Kutipan:
◆ ◆ ◆ ◆ ◆
Pembahasan Teologis Seputar Bencana Banjir
Oleh: Otong Sulaeman
Akhir-akhir ini, sejumlah kawasan di Jawa Barat dilanda bencana banjir. Sebagian kawasan Garut luluh lantak diterjang banjir bandang. Untuk pertama kalinya dalam sejarah, beberapa ruas jalan besar di Kota Bandung menampilkan pemandangan seperti sungai dengan aliran yang sangat deras. Adapun banjir musiman di Kecamatan Bale Endah, alih-alih teratasi, malah semakin menjadi-menjadi.
Sebagai masayarakat yang “religius”, bangsa Indonesia biasanya langsung menghubungkan peristiwa demi peristiwa bencana tersebut dalam kerangka berpikir teologis. Setiap kali terjadi bencana alam, agama sering dibawa-bawa.Untuk setiap bencana banjir yang cukup massif, nama Tuhan disertakan dalam doa dan harapan. Klarifikasi teologis pun dikemukakan.
◆ ◆ ◆ ◆ ◆
Data yang Disediakan:
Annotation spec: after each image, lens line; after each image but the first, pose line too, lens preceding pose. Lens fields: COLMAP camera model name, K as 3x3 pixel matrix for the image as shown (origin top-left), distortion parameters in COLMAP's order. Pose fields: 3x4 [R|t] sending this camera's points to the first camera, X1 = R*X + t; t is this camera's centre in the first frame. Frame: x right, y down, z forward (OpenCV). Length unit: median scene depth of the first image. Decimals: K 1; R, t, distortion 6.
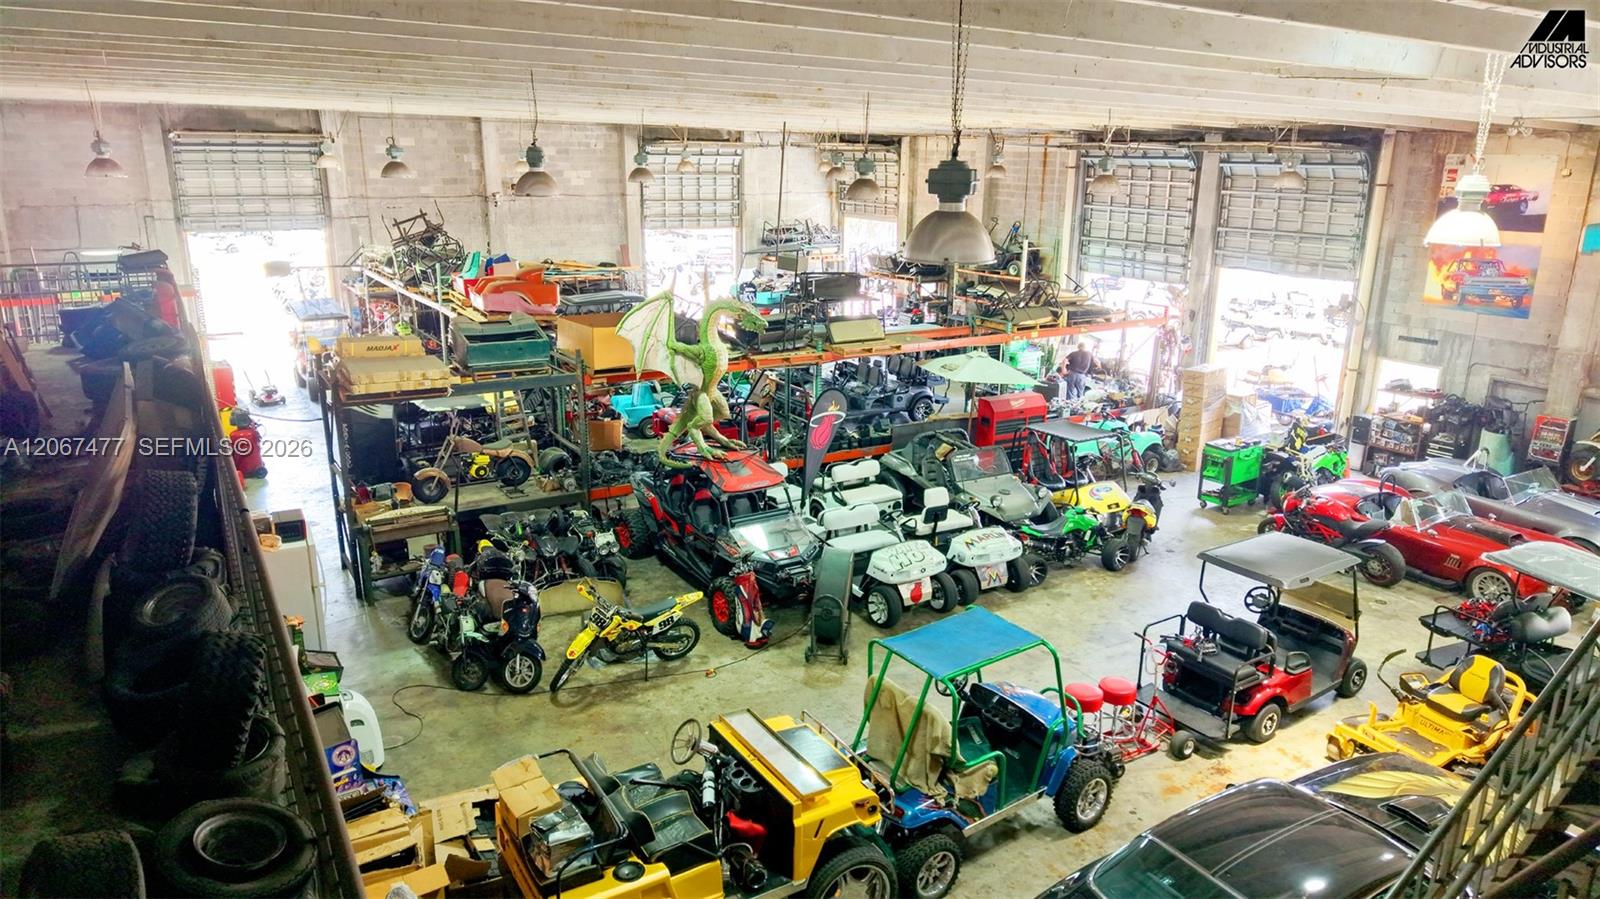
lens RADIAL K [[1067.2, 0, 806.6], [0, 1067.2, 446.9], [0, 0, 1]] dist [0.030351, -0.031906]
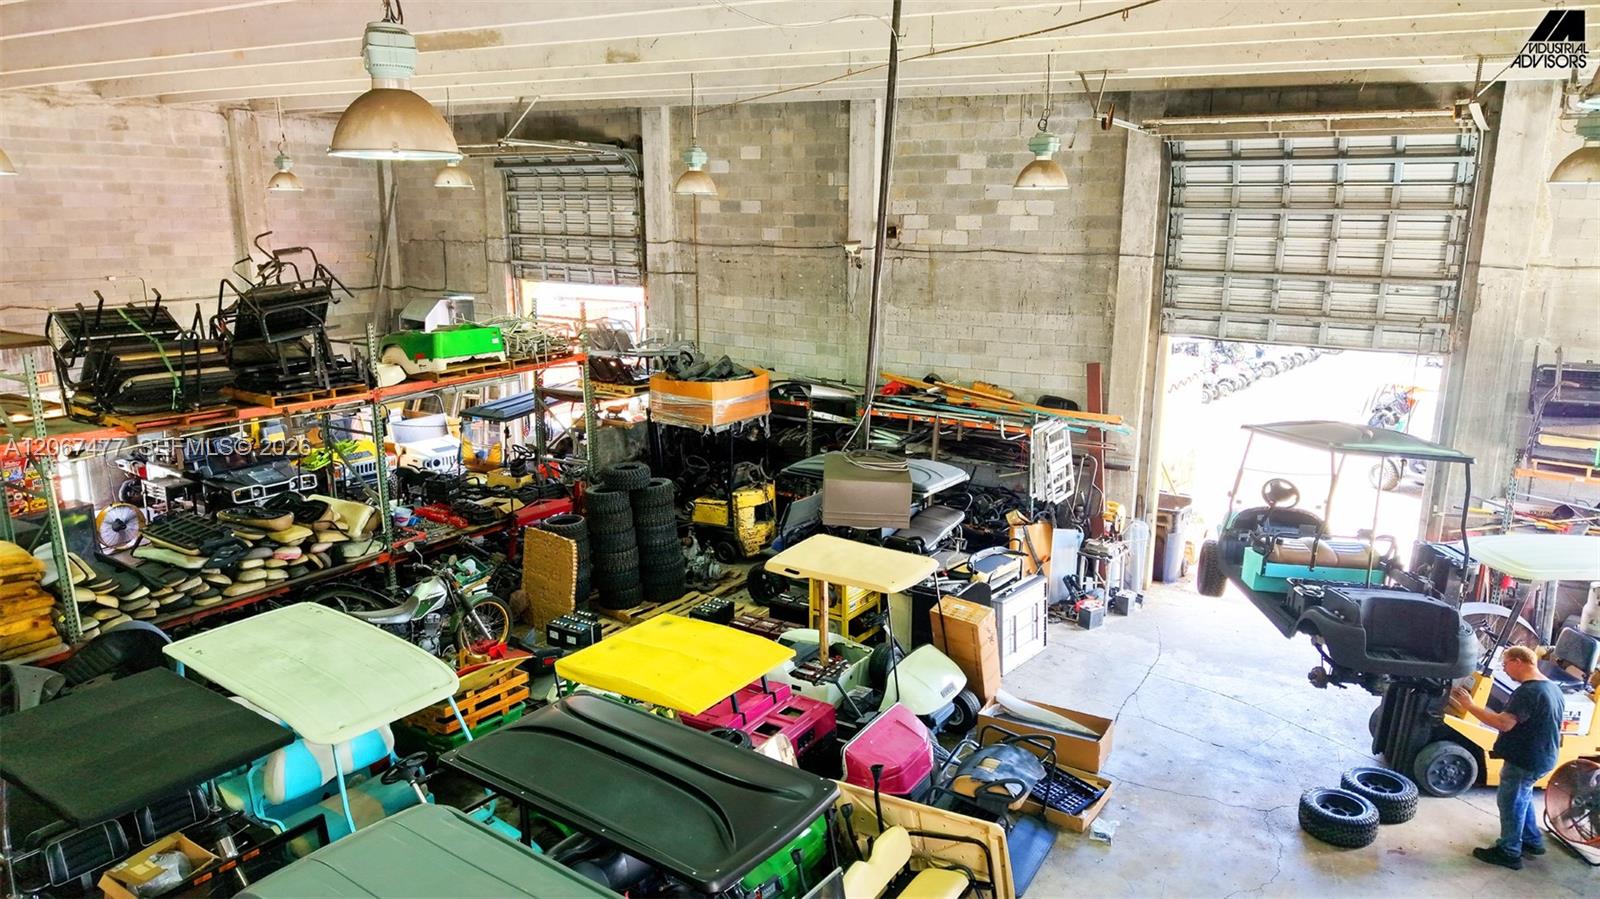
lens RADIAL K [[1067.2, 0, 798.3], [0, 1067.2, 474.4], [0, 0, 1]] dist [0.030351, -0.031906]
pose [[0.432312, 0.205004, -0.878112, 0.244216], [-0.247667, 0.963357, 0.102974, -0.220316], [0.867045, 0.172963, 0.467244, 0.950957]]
◆ ◆ ◆ ◆ ◆
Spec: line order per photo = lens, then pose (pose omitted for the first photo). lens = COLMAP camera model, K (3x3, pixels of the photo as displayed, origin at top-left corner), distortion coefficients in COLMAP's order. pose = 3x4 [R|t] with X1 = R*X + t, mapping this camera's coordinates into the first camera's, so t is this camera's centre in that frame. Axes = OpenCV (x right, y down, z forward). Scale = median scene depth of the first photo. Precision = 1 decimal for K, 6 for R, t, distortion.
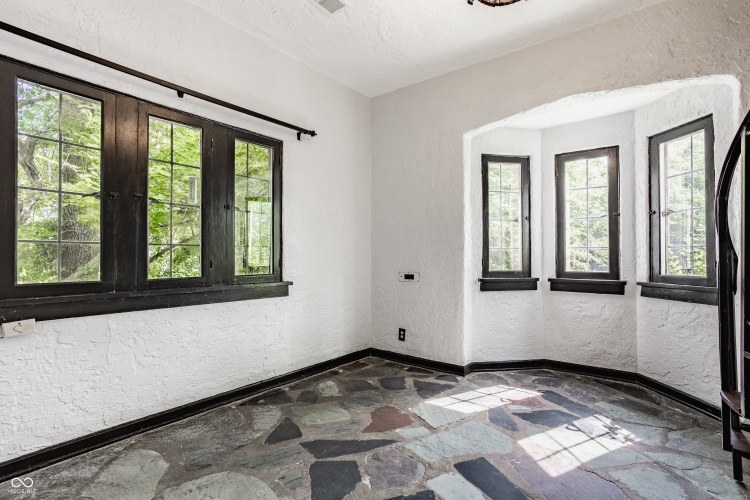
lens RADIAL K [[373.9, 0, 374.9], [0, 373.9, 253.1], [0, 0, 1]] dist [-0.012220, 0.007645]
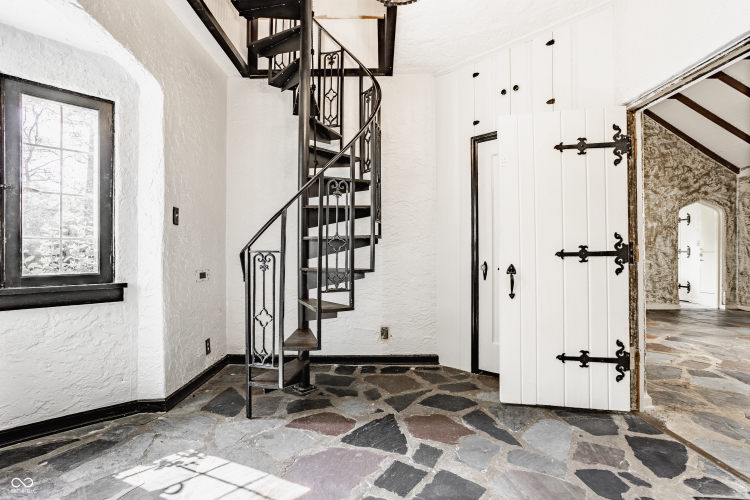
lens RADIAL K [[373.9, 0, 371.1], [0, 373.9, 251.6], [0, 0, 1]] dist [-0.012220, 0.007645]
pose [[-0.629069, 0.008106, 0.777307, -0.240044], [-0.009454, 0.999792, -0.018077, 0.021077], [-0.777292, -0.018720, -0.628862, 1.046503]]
◆ ◆ ◆ ◆ ◆
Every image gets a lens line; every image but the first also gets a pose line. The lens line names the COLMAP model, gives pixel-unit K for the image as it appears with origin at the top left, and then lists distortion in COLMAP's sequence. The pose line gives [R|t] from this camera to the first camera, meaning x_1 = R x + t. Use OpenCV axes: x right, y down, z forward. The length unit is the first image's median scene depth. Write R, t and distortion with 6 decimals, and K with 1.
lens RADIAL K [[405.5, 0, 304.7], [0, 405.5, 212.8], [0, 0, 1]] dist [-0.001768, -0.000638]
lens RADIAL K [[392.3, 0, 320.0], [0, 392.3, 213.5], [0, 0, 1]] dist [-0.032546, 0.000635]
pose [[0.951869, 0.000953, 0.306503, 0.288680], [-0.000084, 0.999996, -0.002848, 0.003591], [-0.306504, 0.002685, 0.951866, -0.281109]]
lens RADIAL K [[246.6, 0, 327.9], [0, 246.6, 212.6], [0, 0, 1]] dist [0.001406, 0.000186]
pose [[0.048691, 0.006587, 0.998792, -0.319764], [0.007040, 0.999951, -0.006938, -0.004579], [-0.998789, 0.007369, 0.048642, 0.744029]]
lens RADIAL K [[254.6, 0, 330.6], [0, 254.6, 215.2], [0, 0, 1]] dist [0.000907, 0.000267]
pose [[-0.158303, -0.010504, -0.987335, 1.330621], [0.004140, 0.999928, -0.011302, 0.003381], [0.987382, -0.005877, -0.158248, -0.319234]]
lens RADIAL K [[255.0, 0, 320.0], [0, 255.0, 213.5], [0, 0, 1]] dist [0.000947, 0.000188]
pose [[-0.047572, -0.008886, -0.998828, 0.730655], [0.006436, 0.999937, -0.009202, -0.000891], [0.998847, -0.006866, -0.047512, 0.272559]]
◆ ◆ ◆ ◆ ◆
Daftar Tugas:
• 1. Menurut kutipan tentang bencana banjir, di kecamatan mana banjir musiman justru tidak teratasi dan semakin parah?
• 2. Perpanjang kutipan tentang bencana banjir, dimulai setelah kalimat terakhirnya.
Baris-baris tersebut adalah bahan tersendiri yang tidak berkaitan dengan kutipan.

Kumpulan Jawaban:
• 1. Kecamatan Bale Endah.

• 2.
Teks-teks agama memang sangat banyak berbicara tentang hubungan antara perilaku individual manusia dengan turunnya bencana. Ada teks agama yang secara jelas menyatakan bahwa bencana muncul sebagai hukuman Tuhan kepada perilaku dosa dan maksiat manusia. Inilah yang terjadi pada ummat-ummat terdahulu seperti kaum Madyan, yaitu kaum Nabi Syu’aib a.s. (Al-A’raf: 91) atau kaum Nabi Nuh a.s. (Al-Ankabut: 14). Model hubungan “dosa-bencana” ini adalah hal yang diterima secara luas oleh kaum Muslimin. Para ulama pun sudah banyak menjelaskan hubungan di antara keduanya.
Pada dasarnya, hubungan spiritual ini lebih bersifat umum lagi, karena tidak hanya terkait dengan perilaku buruk, melainkan juga perilaku baik. Jadi, polanya bukan hanya “dosa-bencana”, melainkan juga “amal salih-kebaikan”. Silaturahmi diyakini bisa memanjangkan usia; ketakwaan suatu kaum bisa menurunkan rezeki dari langit kepada kaum itu; dan seterusnya. Dari sisi ini, respons terbaik saat kita menghadapi bencana adalah introspeksi. Kita perbaiki perilaku kita secara bersama-sama. Jika kita yakin ada kesalahan yang kita lakukan, jelas kita harus bertobat.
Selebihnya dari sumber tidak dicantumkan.